___ Document excerpt
In this HackerEarth Micro and Permutations problem solution Micro is having a graph having N vertices numbered from 1 to N and M edges. All the edges are bidirectional. Micro wants to find out the number of lucky permutations in the graph.
A permutation of the vertices [v1,v2,v3,...,vn] is called lucky permutation, if for every vertex vi, where 1<=i<=N - 1, there is an edge between vi and vi+1. Help Micro find out the number of lucky permutations in the graph.


HackerEarth Micro and Permutations problem solution


HackerEarth Micro and Permutations problem solution.

#include<bits/stdc++.h>

using namespace std;

int main(){
int n, m;
cin>>n>>m;
int mat[40][40]={0};
for(int i=0; i<m; i++){
int x, y;
cin>>x>>y;
mat[x][y]=mat[y][x]=1;
}
int cnt=0;
vector<int> v;
for(int i=1; i<=n; i++)
v.push_back(i);
while(true){
int i;
for(i=1; i<v.size(); i++)
if(!mat[v[i]][v[i-1]])
break;
if(i == v.size())
______
___ Records provided
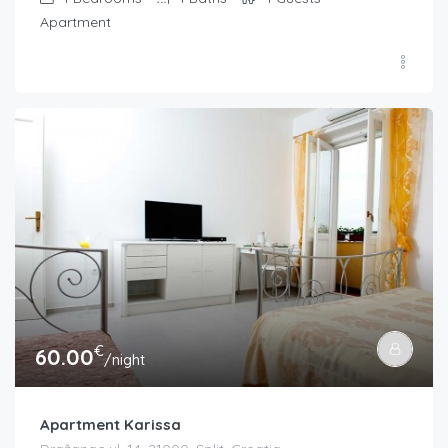
Apartment
€
60.00
/night
Apartment Karissa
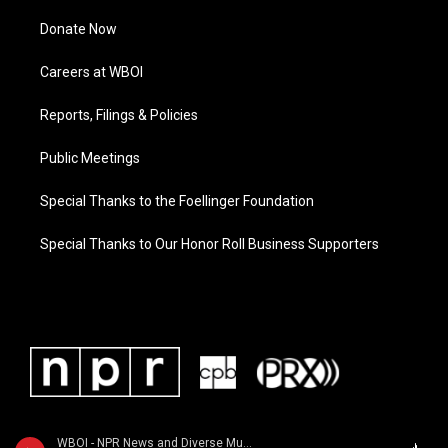
Donate Now
Careers at WBOI
Reports, Filings & Policies
Public Meetings
Special Thanks to the Foellinger Foundation
Special Thanks to Our Honor Roll Business Supporters
WBOI - NPR News and Diverse Music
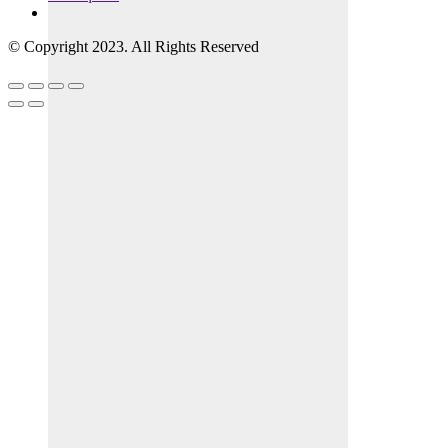
© Copyright 2023. All Rights Reserved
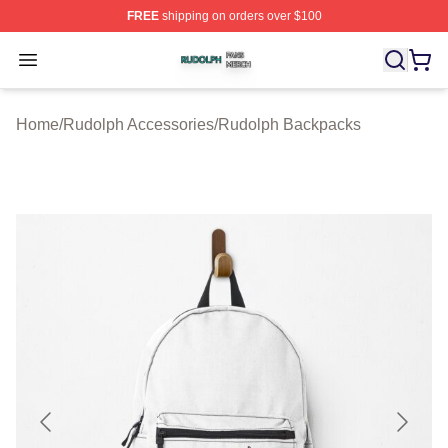
FREE
shipping on orders over $100
Rudolph Shop ⚡️ Officially Licensed Rudolph Merch Sto
Open menu
Home
/
Rudolph Accessories
/
Rudolph Backpacks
______
▸ Task instructions:
1. Return the passage of the Micro and Permutations solution starting at "using namespace std;" and ending at "i=1; i<=n; i++)".
2. Answer these questions about the Micro and Permutations solution:
(a) Are the graph's edges directed or bidirectional?
(b) What dimensions does the code give the matrix `mat`?
(c) In a lucky permutation, which vertices must be joined by an edge?
3. Extend the Micro and Permutations solution code from the point where it stops.
The listing plays no part in what follows.

▸ Answers in order:
1.
using namespace std;

int main(){
int n, m;
cin>>n>>m;
int mat[40][40]={0};
for(int i=0; i<m; i++){
int x, y;
cin>>x>>y;
mat[x][y]=mat[y][x]=1;
}
int cnt=0;
vector<int> v;
for(int i=1; i<=n; i++)

2.
(a) Bidirectional.
(b) 40 by 40.
(c) Each vertex vi and the next vertex vi+1, for every i from 1 to N - 1.

3.
cnt++;
if(!next_permutation(v.begin(), v.end()))break;
}
cout<<cnt<<endl;
return 0;
}

Second solution

#include<bits/stdc++.h>
#define nmax 10
using namespace std;
int dp[nmax][1<<nmax];
int find_hamiltonian_paths(int adj[][nmax],int n)
{
int i,j,k,count=0;
for(i=0;i<n;i++)
dp[i][1<<i]=1;
int limit=1<<n;
for(i=0;i<limit;i++)
for(j=0;j<n;j++)
if(i & (1<<j))
for(k=0;k<n;k++)
if(k!=j && (i&(1<<k)) && adj[j][k] && dp[k][i^(1<<j)])
{
dp[j][i]+=dp[k][i^(1<<j)];
//break;
}
for(i=0;i<n;i++)
count+=dp[i][limit-1];
return count;
}
int main()
{
int n,m;
scanf("%d%d",&n,&m);
int i,adj[nmax][nmax]={0};
for(i=0;i<m;i++)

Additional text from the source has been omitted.